MASIH tentang kasus Yuyun, seorang remaja siswi SMP yang mati dibunuh setelah diperkosa ramai-ramai oleh 14 pemuda. Kejadian ini terang saja membuat saya sebagai bapak seorang anak perempuan merasa ketar-ketir dan turut kuatir. Anak saya masih 5 tahun memang, tapi kekhawatiran tersebut tetap saja hinggap di hati.
Segera saja saya teringat seorang teman di Padangsidimpuan. Anak pertamanya seorang perempuan yang menarik dipandang, putih bersih seperti ibunya yang cantik. Setiap hari teman saya ini rela mengantar-jemput anaknya berangkat ke dan pulang dari sekolah. Padahal sekolahnya tak jauh dari rumah mereka. Dan anaknya masih SD kelas 1.
Iseng saya tanya alasannya, karena bagi saya cukup baginya melihat si anak berangkat dari pekarangan rumah. Pagar sekolah anaknya terlihat jelas dari pekarang rumah teman saya ini.
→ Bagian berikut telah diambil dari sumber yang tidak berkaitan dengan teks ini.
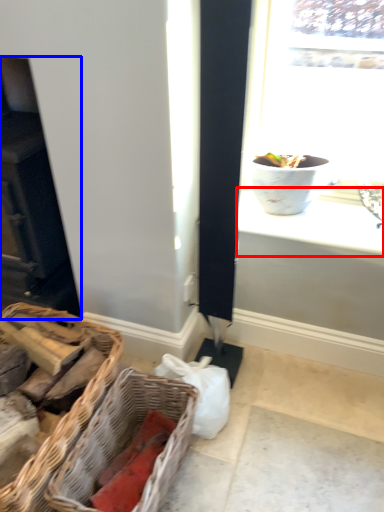
Question: Which object is further to the camera taking this photo, window sill (highlighted by a red box) or fireplace (highlighted by a blue box)?

Choices:
 (A) window sill
 (B) fireplace

Answer: (A)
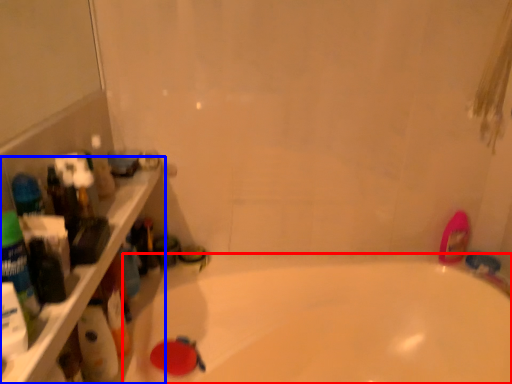
Question: Among these objects, which one is farthest to the camera, bathtub (highlighted by a red box) or ledge (highlighted by a blue box)?

Choices:
 (A) bathtub
 (B) ledge

Answer: (A)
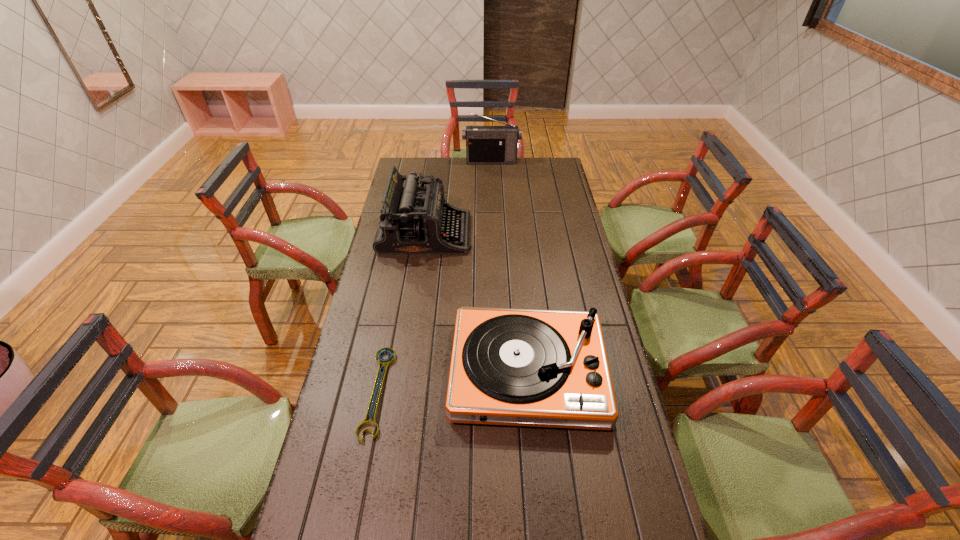
You are a GUI agent. You are given a task and a screenshot of the screen. Output one action in this format:
    pyautogui.click(x=<x>, y=<y>)
    Task: Click on the farthest object
    
    Given the screenshot: What is the action you would take?
    pyautogui.click(x=484, y=144)

Image resolution: width=960 pixels, height=540 pixels. I want to click on the third nearest object, so click(414, 220).

The image size is (960, 540). What are the coordinates of `record player` in the screenshot? It's located at (521, 367).

What are the coordinates of `the shortest object` in the screenshot? It's located at (383, 362).

Identify the location of blank area located 0.080m on the front-facing side of the radio receiver. (492, 172).

The height and width of the screenshot is (540, 960). Find the location of `free location located on the keyboard of the typewriter`. free location located on the keyboard of the typewriter is located at coordinates (560, 233).

Where is `free location located 0.400m on the back of the third tallest object`? free location located 0.400m on the back of the third tallest object is located at coordinates (516, 247).

At what (x,y) coordinates should I click in order to perform the action: click on free location located on the right of the wrench. Please return your answer as a coordinate pair (x, y). This screenshot has width=960, height=540. Looking at the image, I should click on (410, 392).

Identify the location of object located in the far edge section of the desktop. (484, 144).

Identify the location of typewriter that is at the left edge. The width and height of the screenshot is (960, 540). (414, 220).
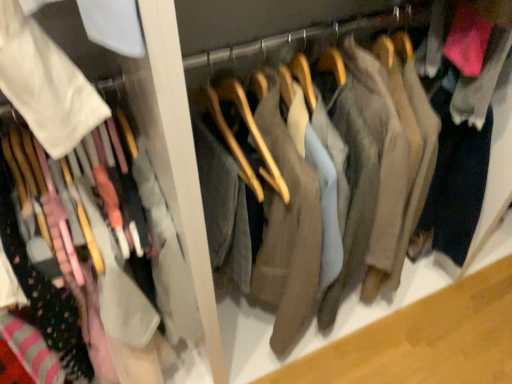
Image resolution: width=512 pixels, height=384 pixels. Describe the element at coordinates (45, 83) in the screenshot. I see `matte white shirt at left` at that location.

Identify the location of matte white shirt at left. (45, 83).

You are a GUI agent. You are given a task and a screenshot of the screen. Output one action in this format:
    pyautogui.click(x=<x>, y=<y>)
    Task: Click on the matte white shirt at left
    This screenshot has width=512, height=384.
    Given the screenshot: What is the action you would take?
    pyautogui.click(x=45, y=83)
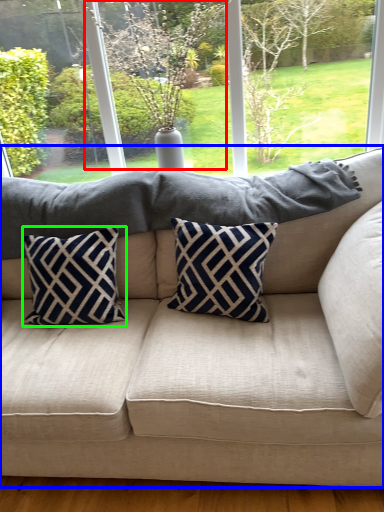
Question: Which is farther away from tree (highlighted by a red box)? studio couch (highlighted by a blue box) or pillow (highlighted by a green box)?

Choices:
 (A) studio couch
 (B) pillow

Answer: (A)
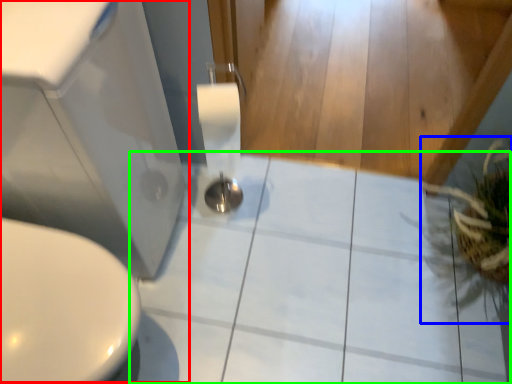
Question: Which object is positioned farthest from sink (highlighted by a red box)? Select from plant (highlighted by a blue box) and ceramic tile (highlighted by a green box).

Choices:
 (A) plant
 (B) ceramic tile

Answer: (A)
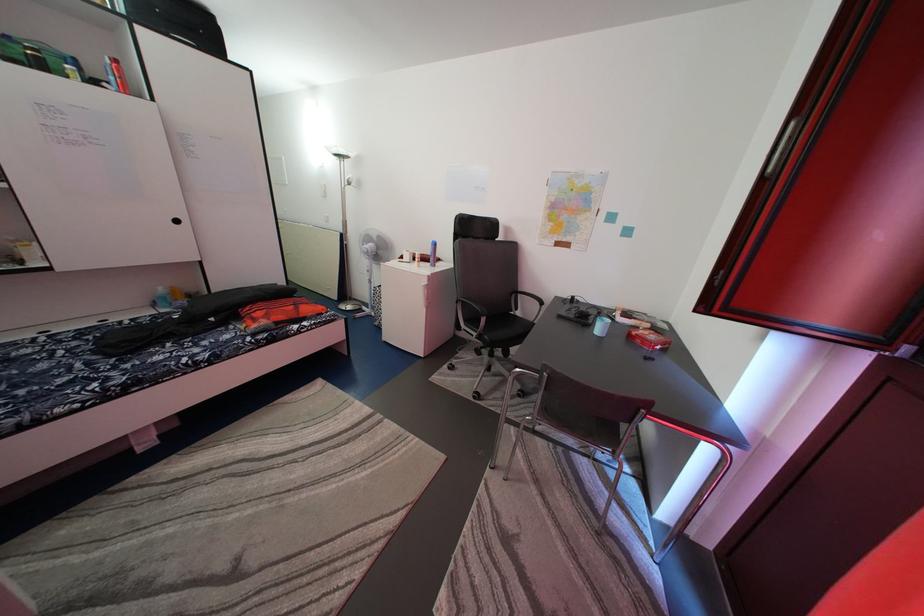
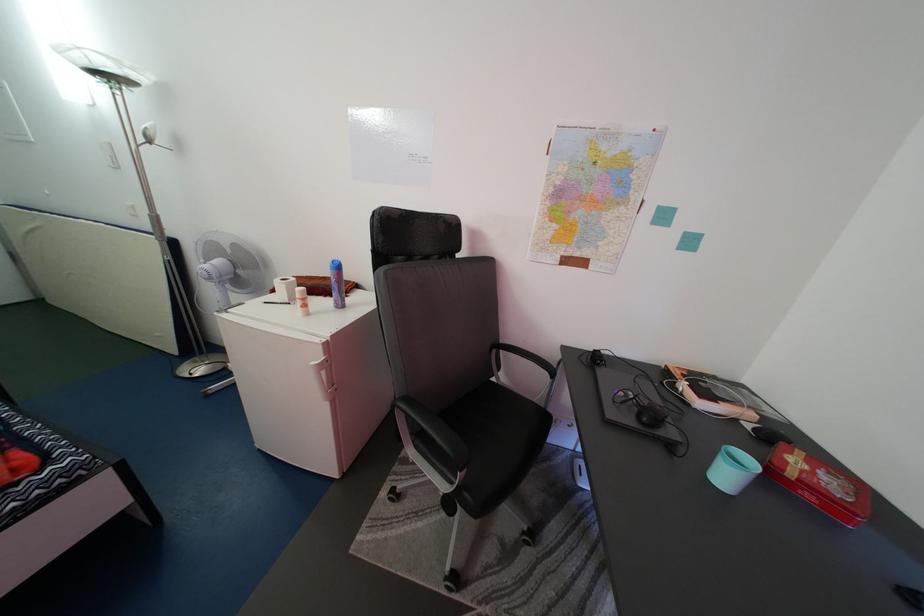
In the second image, find the point that corresponds to point (408, 267) in the first image.

(280, 304)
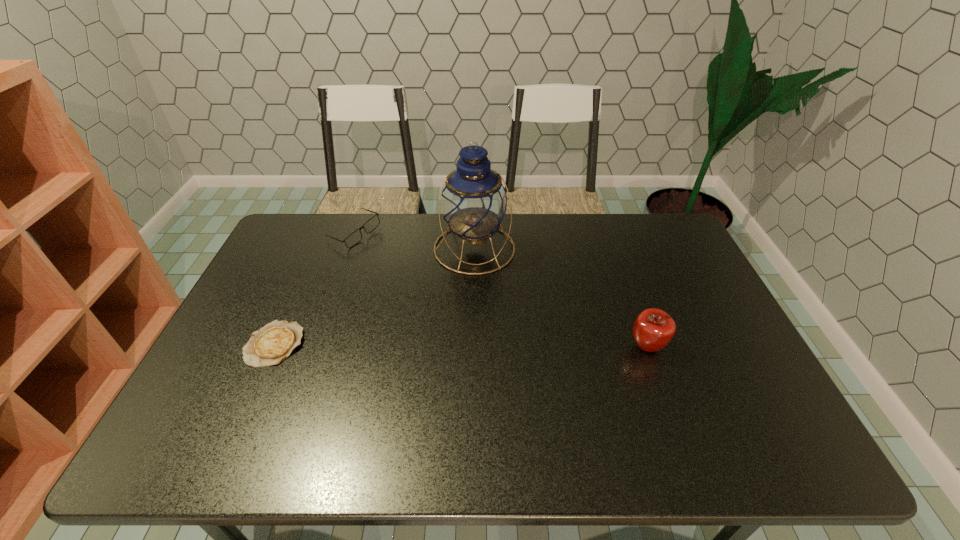
Identify the location of free space between the apple and the shortest object. This screenshot has height=540, width=960. (461, 346).

At what (x,y) coordinates should I click in order to perform the action: click on vacant area between the spectacles and the quiche. Please return your answer as a coordinate pair (x, y). The image size is (960, 540). Looking at the image, I should click on (315, 289).

The width and height of the screenshot is (960, 540). In order to click on free space between the apple and the second shortest object in this screenshot , I will do `click(500, 290)`.

Where is `the closest object relative to the spectacles`? This screenshot has width=960, height=540. the closest object relative to the spectacles is located at coordinates (474, 201).

Identify which object is the third closest to the apple. Please provide its 2D coordinates. Your answer should be formatted as a tuple, i.e. [(x, y)], where the tuple contains the x and y coordinates of a point satisfying the conditions above.

[(270, 345)]

The image size is (960, 540). In order to click on vacant area that satisfies the following two spatial constraints: 1. on the front side of the apple; 2. on the left side of the quiche in this screenshot , I will do `click(274, 347)`.

At what (x,y) coordinates should I click in order to perform the action: click on free location that satisfies the following two spatial constraints: 1. on the front side of the rightmost object; 2. on the right side of the second object from right to left. Please return your answer as a coordinate pair (x, y). The height and width of the screenshot is (540, 960). Looking at the image, I should click on (473, 347).

Where is `vacant space that satisfies the following two spatial constraints: 1. on the front side of the shortest object; 2. on the right side of the second tallest object`? The height and width of the screenshot is (540, 960). vacant space that satisfies the following two spatial constraints: 1. on the front side of the shortest object; 2. on the right side of the second tallest object is located at coordinates (274, 347).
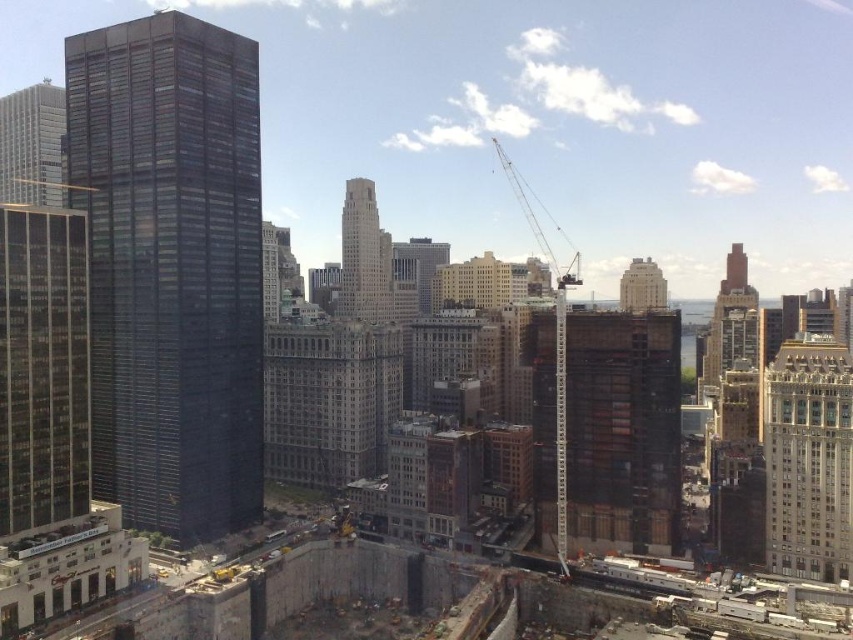
Question: Among these points, which one is farthest from the camera?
Jawaban dia, "Saya khawatir. Kita tak pernah tahu apa yang akan menimpa kita di tengah-tengah masyarakat seperti ini. Lebih baik mencegah daripada mengobati." Kurang-lebih begitu.
Awalnya saya merasa itu jawaban lebay. Tapi setelah saya punya anak perempuan dan melihatnya tumbuh besar menjadi gadis kecil nan centil, saya rasa pendapat teman saya itu ada benarnya. Lebih baik berjaga-jaga ketimbang menyesal di kemudian hari.
Tapi saya bukan ahli hukum, jadi tak akan memberikan pandangan hukum mengenai kasus ini. Pun saya bukan ahli sosiologi maupun psikologi. Meski secara umum saya paham karakteristik masyarakat Rejang Lebong atau Curup yang hampir mirip dengan beberapa daerah di tempat asal saya, Jambi dan Palembang, tapi saya merasa tak punya kompetensi membahas soal itu.
Di-blow Up Media Sosial
Satu hal yang lebih menarik perhatian saya adalah rentang antara terjadinya kasus ini dengan perhatian media nasional yang ternyata berjarak nyaris sebulan penuh. Ya, Yuyun dicegat 14 pemuda mabuk ini pada 2 April 2016. Lalu tanggal 4 April 2016 mayat korban ditemukan. Selang enam hari 12 tersangka ditangkap polisi.
Media-media lokal di Bengkulu mengulas tuntas kejadian ini, tapi media nasional masih terus sibuk dengan drama politik Ibukota, juga kasus-kasus nasional yang dianggap "lebih penting" dari kematian seorang remaja di sebuah desa kecil nun jauh di Sumatera.
Nyaris tak terdengar, kasus ini baru mencuat setelah pengguna media sosial ramai-ramai meminta pelaku dihukum maksimal: hukuman mati! Ini menyusul tuntutan polisi yang hanya menjerat ke-14 pelaku dengan pasal dalam UU Perlindungan Anak yang hukuman maksimalnya 15 tahun penjara. Tuntutan lain adalah mendorong adanya perhatian lebih besar terhadap kasus ini.
Menggunakan tagar #NyalaUntukYuyun, grafik kicauan tentang Yuyun semakin meningkat. Data Spredfast mencatat sebanyak lebih dari 1.800 kicauan tentang Yuyun dengan tagar #NyalaUntukYuyun terbit pada akhir pekan lalu.
Seiring berjalannya waktu, isu ini menjadi semakin viral dari satu media sosial ke media sosial lainnya. Barulah media massa nasional tergerak untuk menangkap isu ini sebagai berita. Sejak itulah kasus Yuyun tak lagi berlingkup Rejang Lebong atau Bengkulu saja, tapi sudah jadi isu nasional. Bahkan sejumlah media internasional turut mengangkat kejadian ini.